Well, I'm waiting patiently. My sons are not. They are hard at work, doing everything in their power to make sure we are snowed out of school tomorrow. And if you think that there's not much you can do to bring on a snow day, then you clearly haven't spent much time in the 5th, 4th and 2nd grades. It turns out there are entire systems in place. According to the widely accepted elementary-school lore, if you sleep with your pajamas on inside out AND with underwear on your head AND with socks on your hands, then it will snow enough to cancel school. For good measure, according to my sons, you should also turn off all the lights in the house and march around your living room chanting "ho-ho-ho-ho-ho-SNOW...ho-ho-ho-ho-ho-SNOW!"
In further preparation, I went to Wal Mart tonight, along with every other resident of the state of Oklahoma (it's how we cope with emergencies in the South: we go to Wal Mart. Storm coming? Go to Wal Mart. Banking industry in decline? Go to Wal Mart. Global thermonuclear war? Go to Wal Mart. NEVER UNDERESTIMATE the ability of a greeter with yellow smiley-face stickers to cheer a girl up in the face of global thermonuclear war).
Wal Mart was well-stocked on everything, with huge displays of appropriate snow-related items, including frozen pizza and sidewalk salt. In fact, Hubs would tell me later (because my man is a fount of bizarre trivia), Wal Mart has meteorologists whose sole job it is to track coming storms and stock stores accordingly. It makes me feel just a tiny bit manipulated, but it's also reassuring. Because I know that if a natural disaster strikes, I may not be able to count on my federal government, but oh-yes-ma'am I will have strawberry Pop Tarts.

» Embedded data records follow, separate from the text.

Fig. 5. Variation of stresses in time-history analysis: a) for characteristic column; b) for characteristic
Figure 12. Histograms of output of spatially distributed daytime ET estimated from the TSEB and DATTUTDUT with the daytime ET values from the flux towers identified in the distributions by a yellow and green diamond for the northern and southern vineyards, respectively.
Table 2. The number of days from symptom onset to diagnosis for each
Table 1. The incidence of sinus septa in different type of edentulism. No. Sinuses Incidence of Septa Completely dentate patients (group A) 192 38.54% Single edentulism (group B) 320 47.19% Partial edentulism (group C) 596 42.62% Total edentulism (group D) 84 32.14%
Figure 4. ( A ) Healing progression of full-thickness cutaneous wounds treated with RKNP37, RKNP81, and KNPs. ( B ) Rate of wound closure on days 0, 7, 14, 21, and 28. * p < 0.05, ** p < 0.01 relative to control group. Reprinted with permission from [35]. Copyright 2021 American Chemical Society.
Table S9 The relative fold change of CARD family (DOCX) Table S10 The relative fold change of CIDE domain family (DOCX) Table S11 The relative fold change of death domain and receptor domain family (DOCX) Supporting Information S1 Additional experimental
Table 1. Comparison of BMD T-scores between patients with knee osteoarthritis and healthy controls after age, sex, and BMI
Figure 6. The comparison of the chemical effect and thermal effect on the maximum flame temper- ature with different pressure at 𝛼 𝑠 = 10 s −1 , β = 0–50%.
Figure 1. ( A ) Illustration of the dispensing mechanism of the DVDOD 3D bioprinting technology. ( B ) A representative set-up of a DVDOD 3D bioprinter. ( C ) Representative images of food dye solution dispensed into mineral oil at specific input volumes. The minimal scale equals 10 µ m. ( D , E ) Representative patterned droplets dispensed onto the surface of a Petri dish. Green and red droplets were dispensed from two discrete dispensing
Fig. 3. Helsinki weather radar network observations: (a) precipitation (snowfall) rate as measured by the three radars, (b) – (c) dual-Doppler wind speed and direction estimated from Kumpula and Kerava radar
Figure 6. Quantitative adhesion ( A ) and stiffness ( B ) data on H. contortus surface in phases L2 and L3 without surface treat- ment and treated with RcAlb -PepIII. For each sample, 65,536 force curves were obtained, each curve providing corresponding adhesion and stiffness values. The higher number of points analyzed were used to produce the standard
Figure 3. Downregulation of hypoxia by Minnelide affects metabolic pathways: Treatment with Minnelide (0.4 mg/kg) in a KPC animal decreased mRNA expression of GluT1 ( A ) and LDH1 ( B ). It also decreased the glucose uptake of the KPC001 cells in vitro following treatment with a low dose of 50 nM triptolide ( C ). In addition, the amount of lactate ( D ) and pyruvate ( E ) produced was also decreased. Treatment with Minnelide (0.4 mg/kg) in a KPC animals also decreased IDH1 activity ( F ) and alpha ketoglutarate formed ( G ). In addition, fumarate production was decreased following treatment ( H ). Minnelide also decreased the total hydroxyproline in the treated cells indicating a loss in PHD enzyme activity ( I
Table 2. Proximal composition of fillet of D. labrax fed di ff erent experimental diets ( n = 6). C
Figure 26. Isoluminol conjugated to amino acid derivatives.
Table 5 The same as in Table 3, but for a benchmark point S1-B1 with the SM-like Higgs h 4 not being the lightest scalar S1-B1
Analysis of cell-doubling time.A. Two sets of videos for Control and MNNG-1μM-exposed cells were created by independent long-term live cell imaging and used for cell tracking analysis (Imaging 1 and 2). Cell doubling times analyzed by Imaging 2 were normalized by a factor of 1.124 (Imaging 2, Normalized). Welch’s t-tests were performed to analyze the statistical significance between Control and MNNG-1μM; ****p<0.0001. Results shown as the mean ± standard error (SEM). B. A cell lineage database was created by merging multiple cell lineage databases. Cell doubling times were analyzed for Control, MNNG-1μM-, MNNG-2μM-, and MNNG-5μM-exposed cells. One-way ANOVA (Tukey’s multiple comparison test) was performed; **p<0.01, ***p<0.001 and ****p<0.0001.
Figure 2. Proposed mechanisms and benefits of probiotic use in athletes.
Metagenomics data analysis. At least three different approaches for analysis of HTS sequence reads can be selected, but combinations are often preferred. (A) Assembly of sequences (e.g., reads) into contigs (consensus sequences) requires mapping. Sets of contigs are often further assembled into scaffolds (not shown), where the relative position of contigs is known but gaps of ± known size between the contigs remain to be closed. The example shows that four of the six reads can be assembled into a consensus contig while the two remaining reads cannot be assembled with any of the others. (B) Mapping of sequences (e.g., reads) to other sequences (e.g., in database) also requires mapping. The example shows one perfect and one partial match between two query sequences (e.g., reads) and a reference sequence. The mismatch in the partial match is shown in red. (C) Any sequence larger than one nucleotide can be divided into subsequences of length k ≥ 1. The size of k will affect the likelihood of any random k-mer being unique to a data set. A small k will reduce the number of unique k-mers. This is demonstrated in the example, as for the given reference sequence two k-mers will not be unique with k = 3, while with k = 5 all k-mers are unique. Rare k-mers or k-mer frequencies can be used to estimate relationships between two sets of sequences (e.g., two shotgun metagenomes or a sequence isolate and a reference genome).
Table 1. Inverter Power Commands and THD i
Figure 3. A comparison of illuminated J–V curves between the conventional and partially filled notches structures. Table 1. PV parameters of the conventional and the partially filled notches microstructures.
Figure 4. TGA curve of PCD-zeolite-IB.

(Strangely enough, though, there was only one item completely and totally sold out tonight: Bananas. Doesn't that seem strange? There wasn't a banana in the whole store. I could understand a run on bread or peanut butter or canned tuna. OR, even more sensibly, brownie mix. But bananas? I can't say that, in a time of crisis, I have ever craved a banana. Although now that I know I can't have one, I suddenly want one.)
Anyway, we're off to bed tonight, hoping for a day of school-canceling-but-not-power-outage-inducing snow tomorrow. Maybe we can curl up on the couch in our inside-out pajamas for a movie marathon, including hot chocolate and popcorn. (And I give it 15 minutes before someone asks for a banana.)